The video made it all the way to Griffin, who, after watching it, felt inclined to record a special message for Daniel.

"Hey, what's up, Daniel? Shaquem here. I just wanted to say happy birthday," Griffin says in his message. "I saw the video, it was very touching. I had to stop watching because I'm around a lot of fans and stuff, but it was very touching, man. Hopefully, we can get you down to a game or something. Hope I can meet you one day. I'll be seeing you soon, Daniel. Happy birthday again."

In an interview with CNN, Daniel says that he's inspired by Griffin. "He's like me and he can do stuff I can with one hand" he adds.

"It's one of the things that we really appreciate about Shaquem is showing everyone that he can do anything and nothing's going to stop him," Daniel's mother Maylissa says. "It gives Daniel that inspiration to do the same things."

In 2018, Griffin penned a letter for The Player's Tribune to the National Football League's general managers. In it, he explained that growing up, he was told that football was only for two-handed players. "This was the first time I ever had to deal with somebody telling me I shouldn't — or couldn't — do something because of my hand. Like I was defective or something. Like I didn't belong. And that was the moment I realized I was always going to have to prove people wrong."

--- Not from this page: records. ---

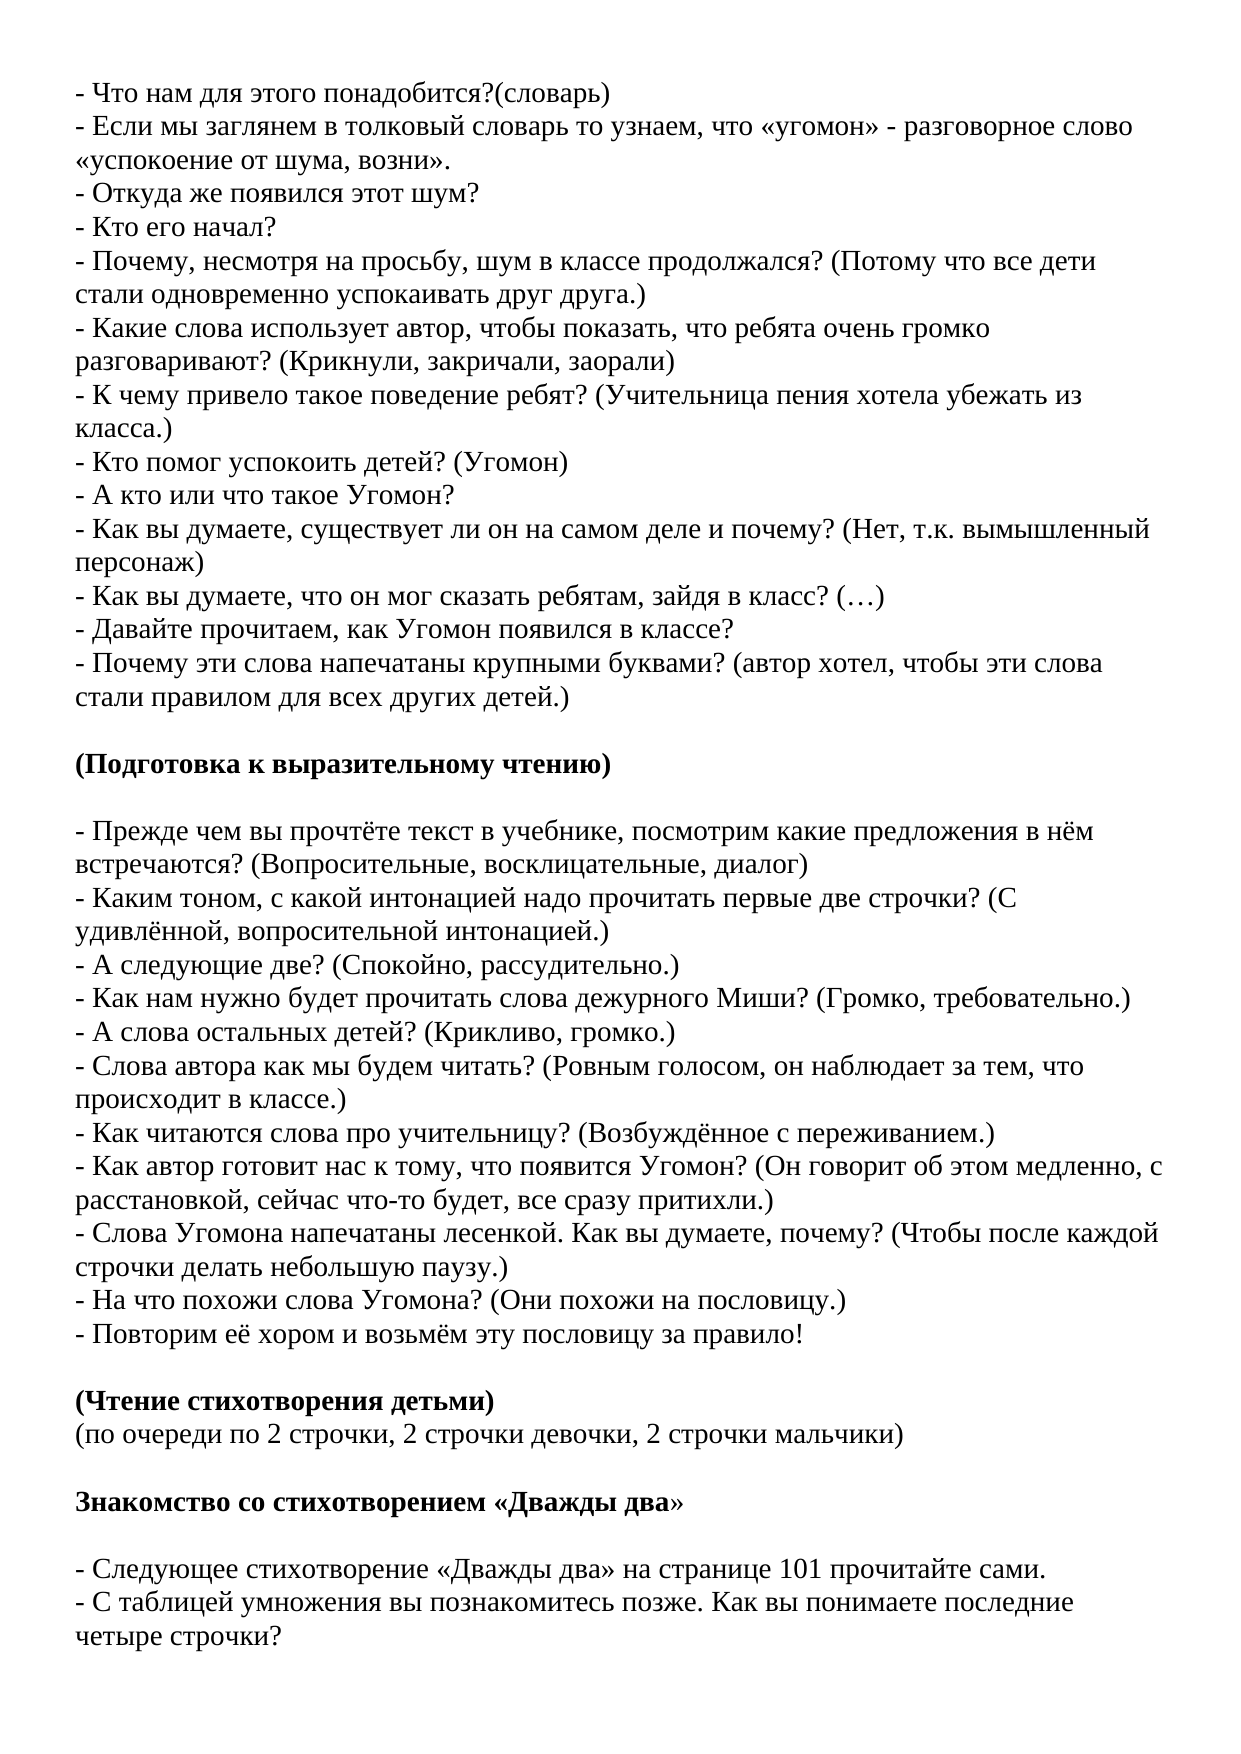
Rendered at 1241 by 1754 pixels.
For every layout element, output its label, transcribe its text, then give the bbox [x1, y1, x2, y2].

text - Прежде чем вы прочтёте текст в учебнике, посмотрим какие предложения в нём встречаются? (Вопросительные, восклицательные, диалог) [75, 813, 1165, 880]
text - Что нам для этого понадобится?(словарь) [75, 75, 1165, 108]
text - Как вы думаете, что он мог сказать ребятам, зайдя в класс? (…) [75, 578, 1165, 612]
text - Как читаются слова про учительницу? (Возбуждённое с переживанием.) [75, 1115, 1165, 1148]
text - Кто его начал? [75, 209, 1165, 243]
text - Как вы думаете, существует ли он на самом деле и почему? (Нет, т.к. вымышленный персонаж) [75, 511, 1165, 578]
text - Откуда же появился этот шум? [75, 176, 1165, 209]
text - Слова автора как мы будем читать? (Ровным голосом, он наблюдает за тем, что происходит в классе.) [75, 1048, 1165, 1115]
text - Какие слова использует автор, чтобы показать, что ребята очень громко разговаривают? (Крикнули, закричали, заорали) [75, 310, 1165, 377]
text - А следующие две? (Спокойно, рассудительно.) [75, 947, 1165, 981]
text (по очереди по 2 строчки, 2 строчки девочки, 2 строчки мальчики) [75, 1417, 1165, 1450]
text - Следующее стихотворение «Дважды два» на странице 101 прочитайте сами. [75, 1551, 1165, 1584]
text (Чтение стихотворения детьми) [75, 1383, 1165, 1417]
text - К чему привело такое поведение ребят? (Учительница пения хотела убежать из класса.) [75, 377, 1165, 444]
text - Если мы заглянем в толковый словарь то узнаем, что «угомон» - разговорное слово «успокоение от шума, возни». [75, 108, 1165, 176]
text - Слова Угомона напечатаны лесенкой. Как вы думаете, почему? (Чтобы после каждой строчки делать небольшую паузу.) [75, 1215, 1165, 1282]
text - Почему, несмотря на просьбу, шум в классе продолжался? (Потому что все дети стали одновременно успокаивать друг друга.) [75, 243, 1165, 310]
text - А кто или что такое Угомон? [75, 477, 1165, 511]
text - Повторим её хором и возьмём эту пословицу за правило! [75, 1316, 1165, 1349]
text - Почему эти слова напечатаны крупными буквами? (автор хотел, чтобы эти слова стали правилом для всех других детей.) [75, 645, 1165, 712]
text - С таблицей умножения вы познакомитесь позже. Как вы понимаете последние четыре строчки? [75, 1584, 1165, 1651]
text - На что похожи слова Угомона? (Они похожи на пословицу.) [75, 1282, 1165, 1316]
text - Как нам нужно будет прочитать слова дежурного Миши? (Громко, требовательно.) [75, 981, 1165, 1014]
text - А слова остальных детей? (Крикливо, громко.) [75, 1014, 1165, 1048]
text - Давайте прочитаем, как Угомон появился в классе? [75, 612, 1165, 645]
text - Как автор готовит нас к тому, что появится Угомон? (Он говорит об этом медленно, с расстановкой, сейчас что-то будет, все сразу притихли.) [75, 1148, 1165, 1215]
text - Кто помог успокоить детей? (Угомон) [75, 444, 1165, 477]
text - Каким тоном, с какой интонацией надо прочитать первые две строчки? (С удивлённой, вопросительной интонацией.) [75, 880, 1165, 947]
text Знакомство со стихотворением «Дважды два» [75, 1484, 1165, 1517]
text (Подготовка к выразительному чтению) [75, 746, 1165, 779]
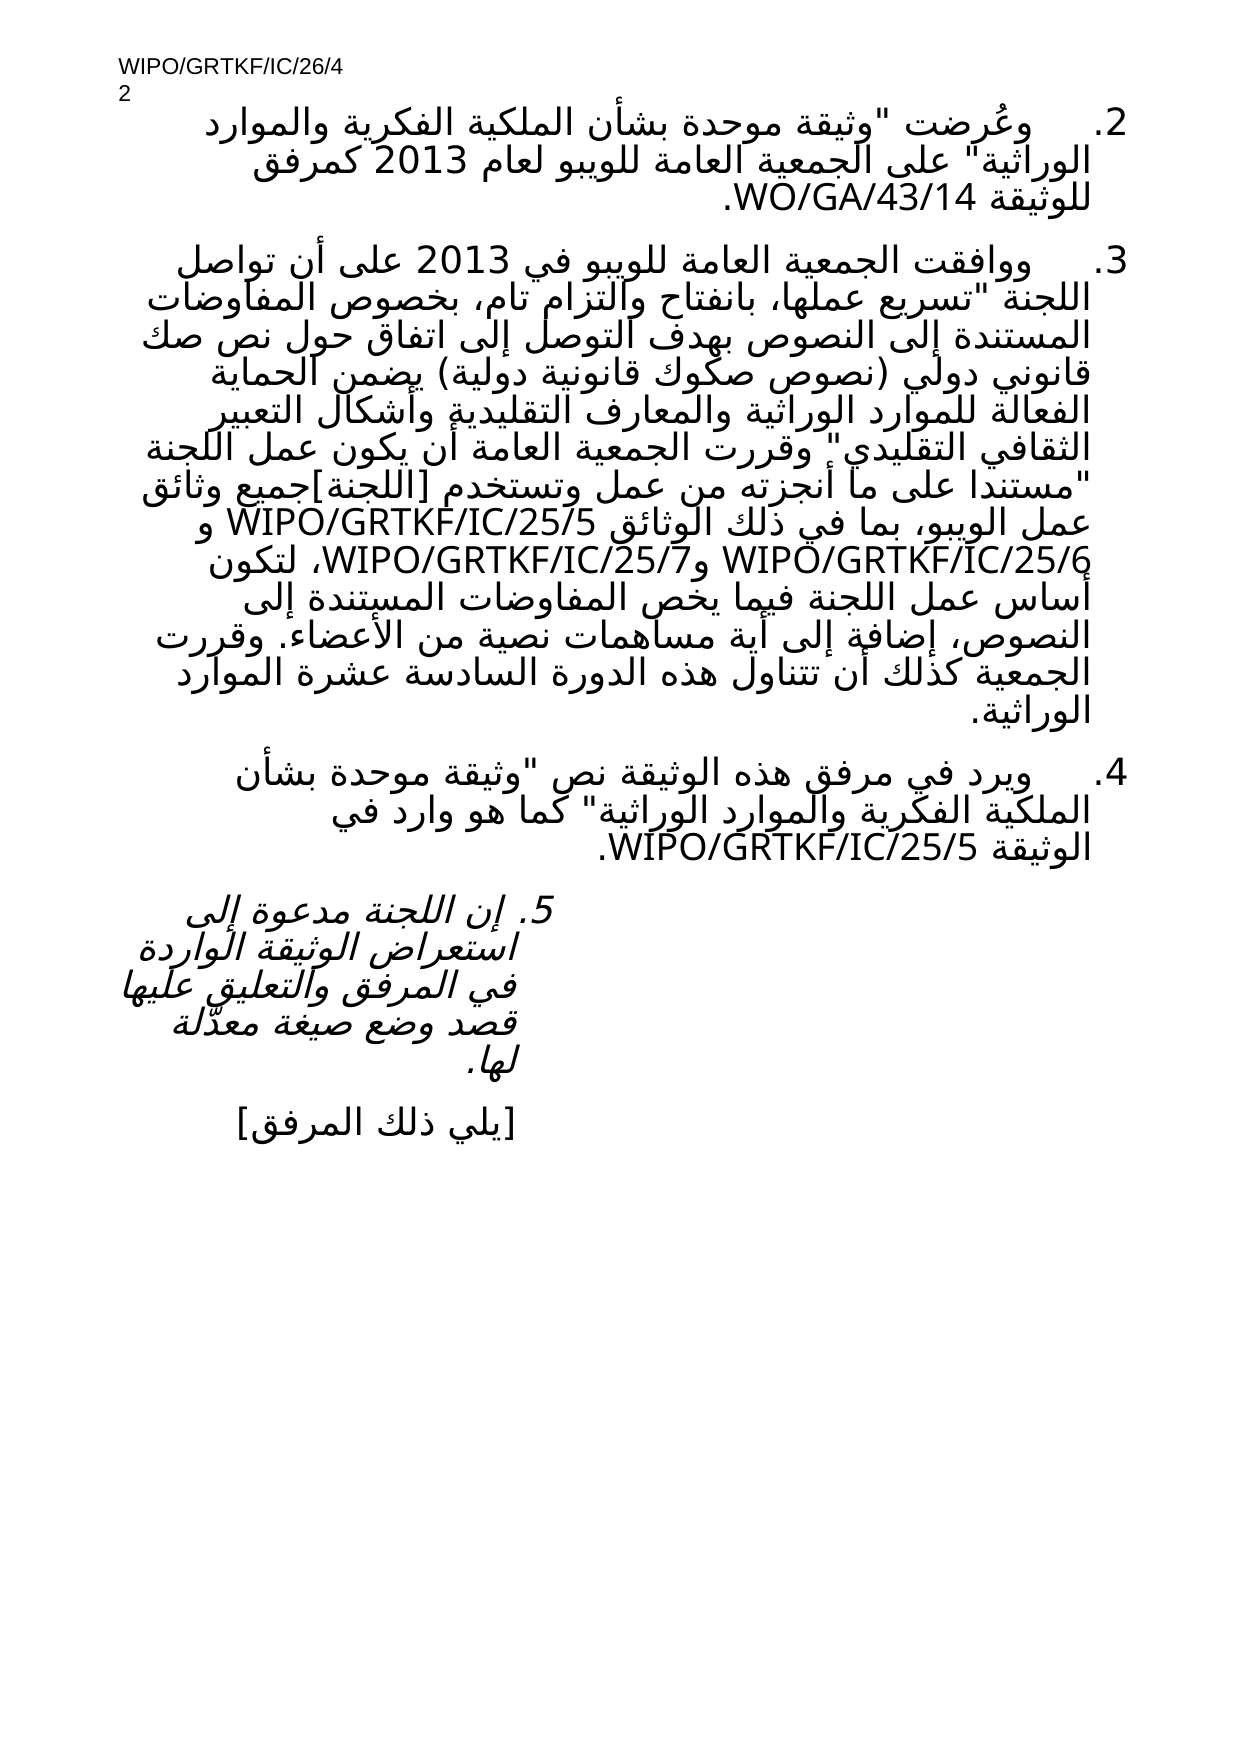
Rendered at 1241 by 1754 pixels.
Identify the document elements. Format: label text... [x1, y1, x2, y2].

"I'm blessed to have thick skin," he wrote. "But I'm even more blessed to have a family that never let me make excuses and who raised me to never listen to anybody who told me I couldn't do something — especially because of my hand."

He came to understand that "nobody was ever going to tell me that I didn't belong on a football field. And nobody was ever going to tell me that I couldn't be great."

Later in the letter, Griffin addressed others who have birth defects:

"I've had people doubt me my whole life, and I know that there are a lot of kids out there with various deformities or birth defects or whatever labels people want to put on them, and they're going to be doubted, too. And I'm convinced that God has put me on this earth for a reason, and that reason is to show people that it doesn't matter what anybody else says, because people are going to doubt you regardless. That's a fact of life for everybody, but especially for those with birth defects or other so-called disabilities. The important thing is that you don't doubt yourself. I feel like all the boys and girls out there with birth defects … we have our own little nation, and we've got to support each other, because everybody in this world deserves to show what they can do without anybody telling them they can't."

In April, Griffin was selected 141st overall by the Seattle Seahawks in the fifth round of the 2018 NFL Draft.